While few would expect an overnight revolution in the way humanity perceives itself, it is not beyond the bounds of expectation, and fully within the bounds of science, that more widespread use of Transcendent Compounds, could have a significantly beneficial impact on our society and ourselves.

Once the public had adapted to the idea that these currently terrifying drugs were routinely available and the sky hadn’t fallen, governments would be more easily able to implement better drugs policies by pointing to the program’s success. Similarly, they would be better equipped to fend off media allegations of being “soft on drugs”, because the arguments for regulated access to these drugs are based on decades of solid, peer-reviewed research and based on fundamental human rights.
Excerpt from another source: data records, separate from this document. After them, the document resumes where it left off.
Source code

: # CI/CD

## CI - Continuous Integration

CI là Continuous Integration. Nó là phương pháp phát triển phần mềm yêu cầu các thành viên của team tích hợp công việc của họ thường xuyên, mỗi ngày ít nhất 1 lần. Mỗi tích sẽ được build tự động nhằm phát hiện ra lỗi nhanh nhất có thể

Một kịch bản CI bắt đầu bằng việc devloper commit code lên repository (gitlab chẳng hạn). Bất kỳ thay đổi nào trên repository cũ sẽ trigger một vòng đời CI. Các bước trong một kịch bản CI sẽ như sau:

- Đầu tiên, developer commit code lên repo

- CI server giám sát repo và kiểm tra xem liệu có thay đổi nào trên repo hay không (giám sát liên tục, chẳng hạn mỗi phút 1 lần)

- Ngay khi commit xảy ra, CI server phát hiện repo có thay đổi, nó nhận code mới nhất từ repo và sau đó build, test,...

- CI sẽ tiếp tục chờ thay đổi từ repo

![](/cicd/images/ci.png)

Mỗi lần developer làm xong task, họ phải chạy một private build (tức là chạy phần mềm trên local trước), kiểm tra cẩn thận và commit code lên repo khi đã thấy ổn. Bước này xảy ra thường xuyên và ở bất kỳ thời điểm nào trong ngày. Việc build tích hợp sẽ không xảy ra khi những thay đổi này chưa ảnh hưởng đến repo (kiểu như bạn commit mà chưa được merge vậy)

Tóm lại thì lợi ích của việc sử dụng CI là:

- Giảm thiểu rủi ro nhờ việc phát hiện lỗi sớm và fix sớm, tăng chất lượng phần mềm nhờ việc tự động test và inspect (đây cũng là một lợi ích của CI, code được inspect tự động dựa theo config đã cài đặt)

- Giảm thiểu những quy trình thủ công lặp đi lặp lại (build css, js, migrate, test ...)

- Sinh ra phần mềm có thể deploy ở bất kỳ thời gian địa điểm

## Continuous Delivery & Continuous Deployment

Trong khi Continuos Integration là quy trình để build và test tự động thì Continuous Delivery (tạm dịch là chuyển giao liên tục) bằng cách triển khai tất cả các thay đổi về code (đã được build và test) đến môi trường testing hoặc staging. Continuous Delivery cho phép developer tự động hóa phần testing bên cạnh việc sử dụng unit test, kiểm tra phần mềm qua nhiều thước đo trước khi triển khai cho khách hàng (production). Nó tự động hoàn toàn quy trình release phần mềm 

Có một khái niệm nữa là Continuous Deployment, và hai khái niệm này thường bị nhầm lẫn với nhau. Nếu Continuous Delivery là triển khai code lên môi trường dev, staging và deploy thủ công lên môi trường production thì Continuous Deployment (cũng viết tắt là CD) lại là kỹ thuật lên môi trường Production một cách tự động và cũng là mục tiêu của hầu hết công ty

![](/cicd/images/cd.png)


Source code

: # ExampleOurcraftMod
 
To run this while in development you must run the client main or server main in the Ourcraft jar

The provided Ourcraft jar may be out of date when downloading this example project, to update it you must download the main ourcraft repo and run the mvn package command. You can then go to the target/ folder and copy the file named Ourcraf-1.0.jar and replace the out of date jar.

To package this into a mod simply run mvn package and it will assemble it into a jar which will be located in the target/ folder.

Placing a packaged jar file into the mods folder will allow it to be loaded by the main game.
None of this is meant to attempt to preempt, or assume what drugs policy should ultimately look like. While I certainly have my own ideas, there are a multitude of other voices to be heard. and this is a discussion for the people.

But at the very least any sensible drug policy should be based on the best available scientific evidence (and be flexible enough to encompass new findings) and it should recognise the basic legitimacy of claims to religious freedom and contain allowances for the use of Transcendent Compounds and other safe drugs for spiritual purposes.

It is impossible to say if the recent thaw on drug law and the emergence of common sense, at least with respect to cannabis, are here to stay. But, given the gradual, worldwide reorientation in drug policy perceptions that we have witnessed over the last decade, I would anticipate that forward-looking politicians should seek to lay the groundwork for a reimagining of drug policy, rather than painting themselves into an outdated, unresponsive and potentially career ending corner.

Today, perhaps for the first time in more than a century, good drug policy is also good drug politics.